GIVEN TEXT

============

Data Modeling & Enterprise Project Management: The Data-based Approach - Part 3
Published: April 1, 2004
Published in TDAN.com April 2004
This is the third in a series of articles from Amit Bhagwat.
Data modeling is no doubt one of the most important and challenging aspects of developing, maintaining, augmenting and integrating typical enterprise systems. More than 90% of functionality of enterprise systems is centered round creating, manipulating and querying data. It therefore stands to reason that individuals managing enterprise projects should leverage on data modeling to execute their projects successfully and deliver not only capable and cost effective but also maintainable and extendable systems. A project manager is involved in a variety of tasks including estimation, planning, risk evaluation, resource management, monitoring & control, delivery management, etc. Virtually all of these activities are influenced by evolution of the data model and may benefit by taking it as the primary reference. This series of articles by Amit Bhagwat will go through the links between data modeling and various aspects of project management. Having explained the importance of a data model in the estimation process, and having provided an overview of various estimation approaches and presented illustrative example for the function-based approach, this article focuses on explaining the Data-based estimation approach.
In the first article[i] of this series, we established the central function of most enterprise projects as data-operation. We therefore concluded that data structure associated with a system would prove an effective starting point to arrive at the efforts associated with creation and upkeep of the system.

============

WHAT IS BEING ASKED
According to the article on data modeling and project management, what share of an enterprise system's functionality is centered round creating, manipulating and querying data? The lines after this point come from a separate source.

INFORMATION SHOWN

============

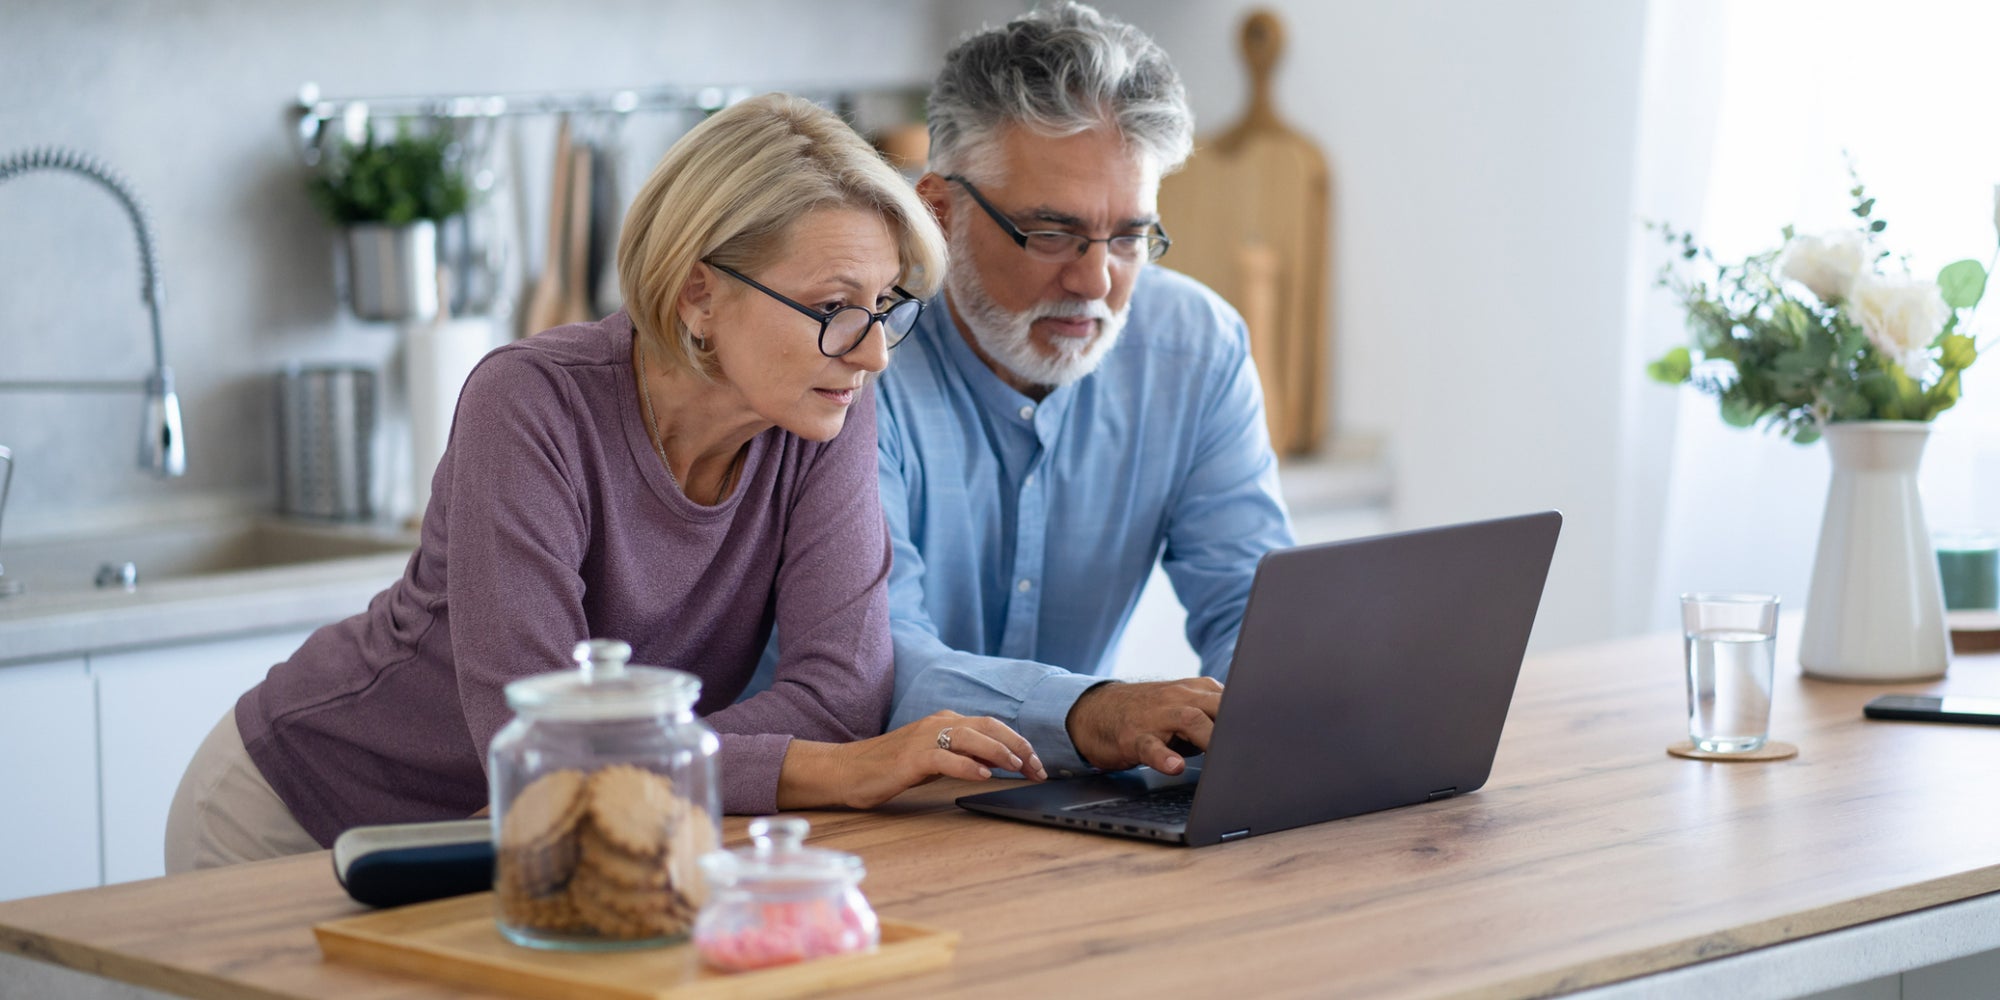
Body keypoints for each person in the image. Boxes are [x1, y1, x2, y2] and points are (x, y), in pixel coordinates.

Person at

============

OUTPUT BELOW
More than 90%.